Mentor and visionary Joe Walsh laid to rest

The occasion, prompted by his death on Sunday at the age of 71 following an illness, drew a flock of Fianna Fáil faces past and present to Clonakilty in West Cork, with mourners told: “History will judge Joe extremely kindly.”
The funeral Mass was a veritable who’s who of recent political life, particularly the Fianna Fáil strand which Mr Walsh served with in Dáil Éireann from 1977 to 2007, during which time he also became Europe’s longest-serving agriculture minister.
Former taoisigh Bertie Ahern and Brian Cowen attended the Requiem Mass, as did Mr Walsh’s former government colleagues Micheál Martin, Mary Coughlan, Mary Hanafin, John O’Donoghue, Tom Parlon, Noel Dempsey, Dermot Ahern, Martin Mansergh, and Charlie McCreevy.
Long-time Fine Gael rival in West Cork, Jim O’Keeffe, was also present.
The Presidential aide de camp, Col Brendan McAndrew, and Comdt Kieran Carey, representing the Taoiseach, were also present. The blue-lined seating of Dáil Éireann had been transposed to the red-cushioned pews of Mr Walsh’s local church.
Mr Cowen said his late colleague had “common sense”, was “independent-minded with strong views”.
“I’ve heard him described as a country gentleman — there was a bit more to him than that,” Mr Cowen said.
“He was a tough man. He was a tremendous minister for agriculture.” Mr Cowen added of his former colleague’s love of horses: “He was a great man to meet after a race, like most fishermen — he always got the fish the day you weren’t there.
“He was a man with a bit of weight. He was a sound man.”
Current party leader Mr Martin said Mr Walsh was “a visionary”, and that his response to the foot-and-mouth crisis in 2001 marked him out as an exceptional politician.
“He held the line for the country,” he said, adding that Mr Walsh was “a great mentor”, regularly contacting him to offer advice.
Mr O’Donoghue recalled Mr Walsh’s “tremendous wit”, adding that he was one of “the shrewdest political tacticians in the country”.
Such descriptions of his characteristics echoed around Clonakilty and inside the Church of the Immaculate Conception, to where his coffin was carried from his home on nearby Emmet Square a little after 10.30am. It was shouldered, first out of the house and later into the church, by his three sons, Ronan, Killian and Brian, and three brothers, Donie, Chris, and Finbarr. Wife Marie, daughters Denise and Kate, and other family members followed.

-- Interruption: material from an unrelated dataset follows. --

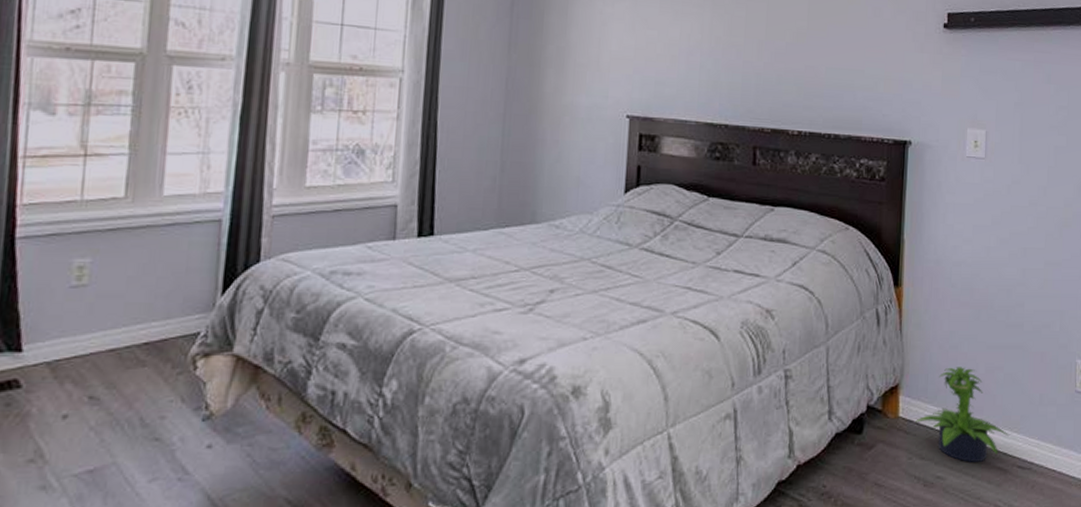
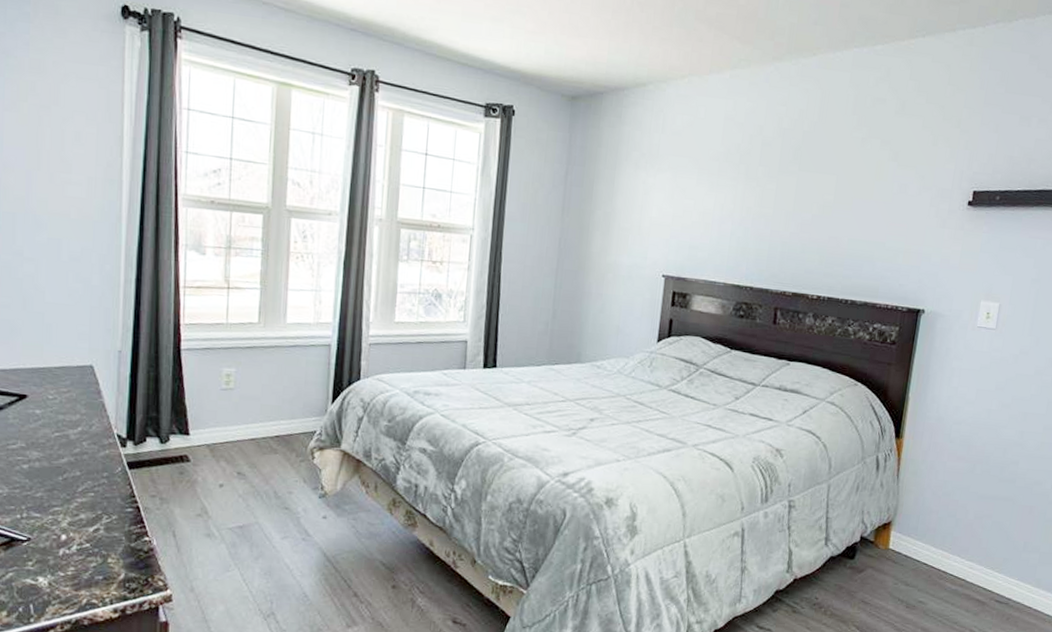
potted plant: present [916,367,1009,462] -> none [904,511,991,593]

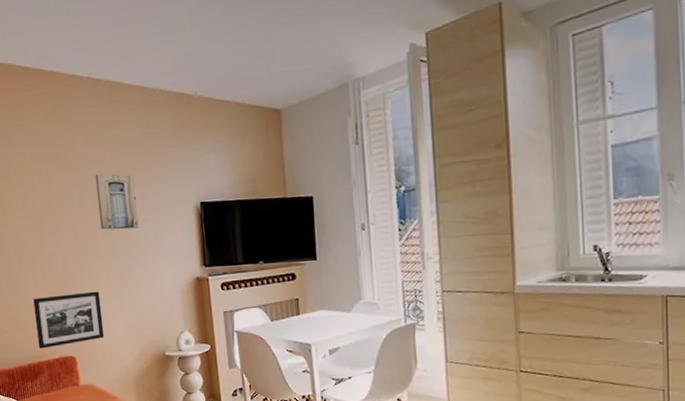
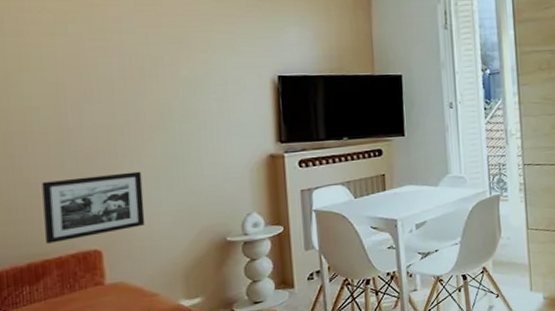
wall art: present [95,173,139,230] -> none [145,39,200,102]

Chief celebrant Fr Pat Walsh, a relative, said he remembered teaching Mr Walsh 50 years ago in Farranferris, where he was “a solid, serious pupil” and “not a teacher’s pet”.
“Over the years, the eternal stature of Joe has revealed itself,” Fr Walsh said, “an authentically great individual”, someone with a natural reticence that had to be cloaked on occasion to court the electorate. “We have to sacrifice our principles from time to time, don’t we?” he said to laughter from the huge congregation.
He said the final rosary, in CUH last weekend, had been administered in Irish as per Mr Walsh’s request, concluding that, while a public man, his family would remember how good a father he was, “staunch in his faith, firm in his convictions, honourable and upright”.
Delivering the eulogy on behalf of the family, former county councillor Donal O’Rourke said his friend had felt “at home in the room in the back of the local hall at a meeting, or the gilded halls of the capitals of Europe”.
“The past never shackled him and his vision for the future always propelled him forward,” he said, adding that Mr Walsh’s love of the poetry of Patrick Kavanagh was simply another way in which he defined himself as a son of the soil. Marking out the shrewdness which characterised his political dealings, Mr O’Rourke recalled how, as a youngster, Mr Walsh was always out first to do the milking in the morning ahead of his brothers, as that meant he would get “the easy ones”.
Their only near-falling out, he said, came in a car on a July day traversing West Cork, when Mr Walsh “swerved the problem” by playing a tape of Christmas carols as they drove, eventually inspiring mutual laughter. ‘Silent Night’ was among the carols played that day, said Mr O’Rourke, a song that would now take on a different significance for the Walsh family this Christmas.
Then to the tolling of church bells and under a winter sun, the cortege departed, travelling once more under the watchful gaze of the statue of Michael Collins in Emmet Square, pausing outside the family home, and then north to Ahiohill, the land of his youth and now his final resting place.